いずれにしても、判断基準は俺の主観だけだから、一般のお客さんは怪訝な顔をしてる場合も多々ある。
店の販売トークをするためじゃないから、世間話に身の上話などいろんな事を語り合ってる。

だから初めてのお客さんとも数回お茶すると、かれらの人生がみえてくる。
70代のカップル、カップルは当たらないが二人連れ、お爺さんが運転して他の仲間数人とかで来てた。
4~5年間くらい通ってたろうか、ある日ある時あることでお婆さんと俺は喧嘩になってしまった。

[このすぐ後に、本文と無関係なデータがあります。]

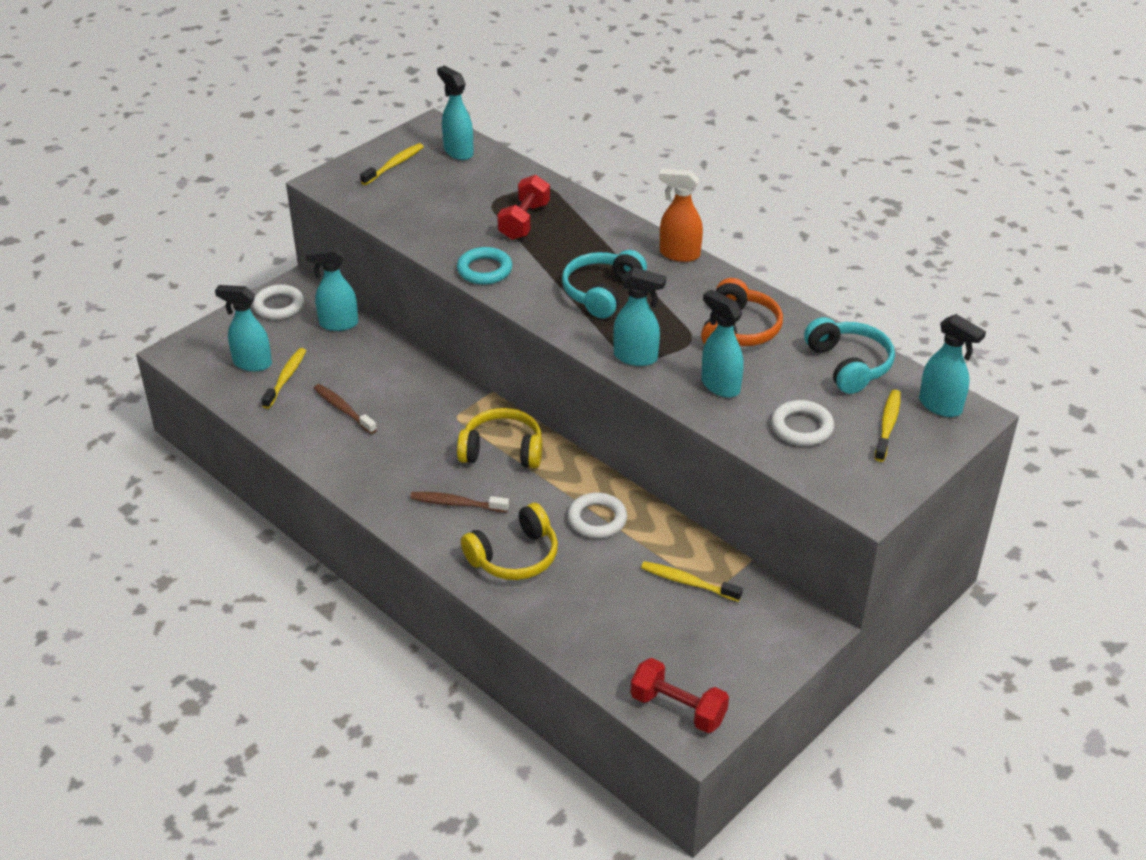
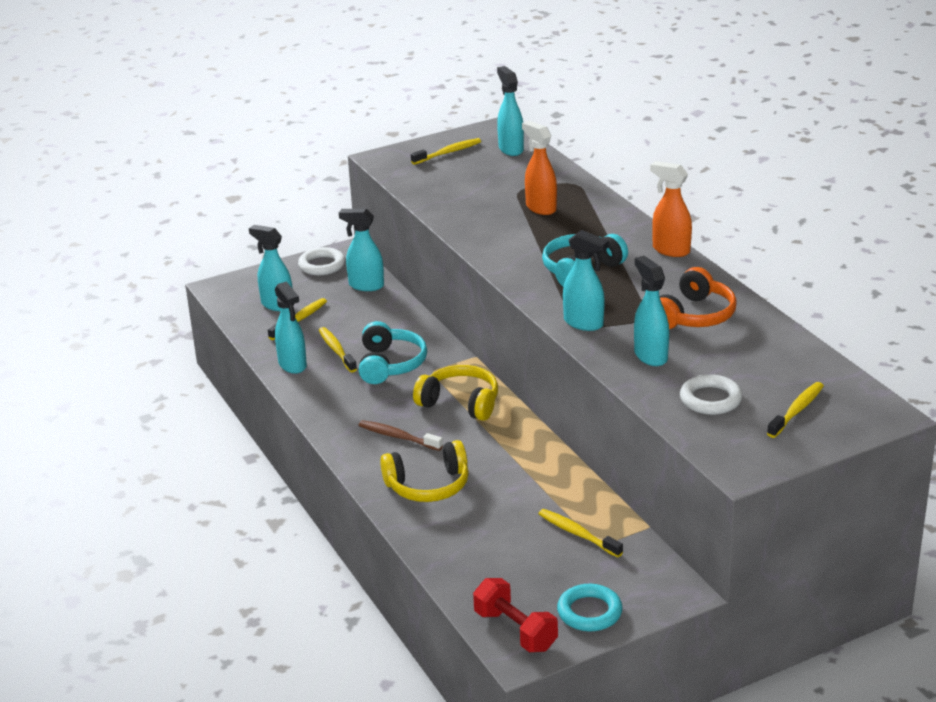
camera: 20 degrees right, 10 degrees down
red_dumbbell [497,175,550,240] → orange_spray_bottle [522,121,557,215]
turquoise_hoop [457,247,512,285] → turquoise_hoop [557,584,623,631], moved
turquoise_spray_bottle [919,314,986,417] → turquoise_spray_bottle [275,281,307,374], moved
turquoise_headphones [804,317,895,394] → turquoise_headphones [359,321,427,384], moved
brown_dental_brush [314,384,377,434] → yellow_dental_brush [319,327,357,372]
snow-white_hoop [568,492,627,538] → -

もともとお爺さんがメインのお客さんで、お婆さんはご近所の友人だったが、これが気が強くて我も強い。
それ以来お爺さんも気が引けたのかパタリと来なくなってた。
それでも半年に1回くらいヒョッコリ独りで来ては買い物してる。

俺はお婆さんの話は出さない、お爺さんがボソッと近況を話すが聞き流してた。
そして、数日前にお爺さんが又やってきたが、来店間隔がとっても短いと感じてたら・・・
「・・あの女と大喧嘩になっちまってよ・・・強情でどうしようもねぇ、だから・・怒鳴りつけてよ・・・」

お爺さんの顔はみるみる紅潮して湯気が・・口角泡が吹き出してきてる・・
聞くだけ聞いて、暫し落ち着くのを待った。
俺も数年前のある日ある時あのことを思い出して、感想を伝えた。

「あのお婆さんは、XXXさんを利用してましたね、金を出させて車を出させて、言葉悪いがタカリでしたよ」
「そうだよな、そだったろ?随分金を使わされて・・・指図に命令をするようになってきてて・・・」
お爺さんは中年離婚の独り暮らし、だからお婆さんに色々親切にされてほだされてたんだ。

お爺さんは年々身体も弱ってたから、お婆さんは全てにおいて支配しつつあったようだ。
でも、お爺さんが大喧嘩したのは本当に良かったと思えた。
世の中にとんでもないこと、想像できないこと、予想外、驚愕至極のこと、・・・数え切れないことがたくさんある。